Nach dem einfachen Mahl begutachtete Tuson die Schäden am Wagen. Ysella und Alrond halfen ihm bei der Reparatur. Der Wagenfahrer kümmerte sich um die Pferde, die sich in der Zwischenzeit beruhigt hatten.

„Mehr können wir nicht tun, der Wagen wird 30 bis 40 Kilometer fahren können. Wir sollten zum nächsten Ort fahren und jemanden finden, der meinen Wagen reparieren kann.“
„Ein guter Plan, dann kommt nur Nebelheim in Frage“, stellte Alrond fest.
„Ja, du hast recht, die Siedlung liegt zwar nicht unbedingt auf dem direkten Weg nach Phoenixstein, aber wir werden nicht viel Zeit verlieren.“
„Vielleicht finde ich dort bereits einige Abnehmer für meine Waren. Dann war dieser Umweg gar nicht so verkehrt“, freute sich der Händler.
„Dann sollten wir uns hier nicht länger unnötig aufhalten“, dachte Tuson nach, „wir wissen zwar nicht, was die Steine zum Abstürzen gebracht hat, aber am sichersten wäre es, bald nach Nebelheim zu fahren.“
„Ich bin deiner Meinung. Fahren wir los.“, stimmte ihm Alrond zu.

Die Reisegruppe setzte sich auf den provisorisch reparierten Pferdewagen. Tuson trieb die Pferde an. Die Fahrt verlief wie gewohnt holprig.

Nach wenigen Stunden sahen sie die Umrisse von Nebelheim vor sich. Um die Siedlung herum hatten die Bewohner eine Wehrmauer aus Holz errichtet. Je näher sich kamen, desto mehr Details konnten sie erkennen. Die Ringmauer umfasste sechs Türme, zwei bewachte Tore führten in die kleine Siedlung. Die Häuserdächer überragte ein Beobachtungsturm in der Ortsmitte.

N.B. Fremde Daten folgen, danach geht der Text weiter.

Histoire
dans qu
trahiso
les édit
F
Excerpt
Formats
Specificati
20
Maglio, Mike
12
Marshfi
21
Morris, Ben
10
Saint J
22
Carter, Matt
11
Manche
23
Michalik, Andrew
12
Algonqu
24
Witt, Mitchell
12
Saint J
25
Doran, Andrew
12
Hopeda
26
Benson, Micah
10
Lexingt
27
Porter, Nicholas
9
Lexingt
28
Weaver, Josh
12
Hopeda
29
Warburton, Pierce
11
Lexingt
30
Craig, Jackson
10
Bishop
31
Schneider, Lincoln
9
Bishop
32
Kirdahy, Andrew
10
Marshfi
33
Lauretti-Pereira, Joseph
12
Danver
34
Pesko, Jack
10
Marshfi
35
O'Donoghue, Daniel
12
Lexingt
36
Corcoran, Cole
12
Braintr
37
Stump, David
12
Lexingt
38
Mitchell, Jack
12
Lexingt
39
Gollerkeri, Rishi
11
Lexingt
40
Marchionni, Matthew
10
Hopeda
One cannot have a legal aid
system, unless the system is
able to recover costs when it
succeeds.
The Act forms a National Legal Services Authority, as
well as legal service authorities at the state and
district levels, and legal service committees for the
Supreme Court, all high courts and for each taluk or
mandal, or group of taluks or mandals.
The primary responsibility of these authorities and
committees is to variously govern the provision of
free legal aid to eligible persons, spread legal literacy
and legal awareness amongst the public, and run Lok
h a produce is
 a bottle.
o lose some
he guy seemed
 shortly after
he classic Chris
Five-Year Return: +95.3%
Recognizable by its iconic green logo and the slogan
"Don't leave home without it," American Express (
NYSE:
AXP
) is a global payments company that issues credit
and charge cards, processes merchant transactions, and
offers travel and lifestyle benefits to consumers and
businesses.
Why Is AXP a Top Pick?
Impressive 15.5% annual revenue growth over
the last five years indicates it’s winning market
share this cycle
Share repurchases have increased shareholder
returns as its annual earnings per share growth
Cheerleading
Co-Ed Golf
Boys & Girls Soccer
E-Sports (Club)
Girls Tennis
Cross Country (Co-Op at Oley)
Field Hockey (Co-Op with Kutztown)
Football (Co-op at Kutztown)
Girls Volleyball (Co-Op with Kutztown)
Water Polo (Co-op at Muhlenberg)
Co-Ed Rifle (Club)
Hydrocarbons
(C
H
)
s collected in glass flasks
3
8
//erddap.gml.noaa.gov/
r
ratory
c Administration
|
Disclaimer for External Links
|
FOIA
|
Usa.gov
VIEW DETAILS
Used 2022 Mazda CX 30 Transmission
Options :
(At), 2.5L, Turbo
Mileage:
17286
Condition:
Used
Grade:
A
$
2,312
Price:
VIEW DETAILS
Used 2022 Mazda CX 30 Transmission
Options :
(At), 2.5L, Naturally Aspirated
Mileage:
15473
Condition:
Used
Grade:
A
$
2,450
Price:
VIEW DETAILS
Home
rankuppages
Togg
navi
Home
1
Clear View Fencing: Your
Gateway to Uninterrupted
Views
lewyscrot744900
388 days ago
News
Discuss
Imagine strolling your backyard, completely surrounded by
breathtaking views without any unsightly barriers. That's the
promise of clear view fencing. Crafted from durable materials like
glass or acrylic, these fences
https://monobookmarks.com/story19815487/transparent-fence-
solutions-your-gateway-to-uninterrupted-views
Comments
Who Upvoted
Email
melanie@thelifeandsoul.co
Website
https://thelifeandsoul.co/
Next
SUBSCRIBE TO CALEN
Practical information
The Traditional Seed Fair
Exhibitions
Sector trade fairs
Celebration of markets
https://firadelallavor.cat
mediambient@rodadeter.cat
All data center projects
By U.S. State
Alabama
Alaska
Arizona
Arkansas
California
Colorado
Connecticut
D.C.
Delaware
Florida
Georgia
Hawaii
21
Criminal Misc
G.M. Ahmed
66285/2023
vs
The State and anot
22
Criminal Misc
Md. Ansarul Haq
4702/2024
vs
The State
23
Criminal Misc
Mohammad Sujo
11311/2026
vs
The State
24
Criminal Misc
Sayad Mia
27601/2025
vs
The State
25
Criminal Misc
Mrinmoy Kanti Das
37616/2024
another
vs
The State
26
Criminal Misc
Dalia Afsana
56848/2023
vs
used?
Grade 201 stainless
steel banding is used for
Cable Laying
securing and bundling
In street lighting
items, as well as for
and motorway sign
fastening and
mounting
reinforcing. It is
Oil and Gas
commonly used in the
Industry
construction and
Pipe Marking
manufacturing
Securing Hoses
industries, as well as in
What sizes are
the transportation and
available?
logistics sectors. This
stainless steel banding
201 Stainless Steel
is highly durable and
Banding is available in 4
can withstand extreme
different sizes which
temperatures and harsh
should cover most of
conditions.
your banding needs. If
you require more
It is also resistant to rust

Vor dem überdachten Südtor standen zwei Wachposten in Lederrüstungen mit mehreren Plattensegmenten. Einer der beiden lehnte gelangweilt an seiner Lanze und der andere bemühte sich um Haltung, als er sie herannahen sah. Der Eifrige fragte sie:

„Heda, wer seid ihr? “
„Huiii, ruhig“, der erfahrene Wagenlenker brachte seine Pferde zum Stehen, „wir sind auf der Durchreise, mein Wagen hat einige Schäden, die wir von eurem Schmied reparieren lassen möchten“.

Der gelangweilte Wachposten musterte sie und kaute an einem Stück Holz. Er spuckte geräuschvoll aus.
„Derzeit dürfen wir nicht jeden reinlassen. In der Gegend passieren seltsame Dinge …“ erklärte er, ohne von seinem Holzstück abzulassen.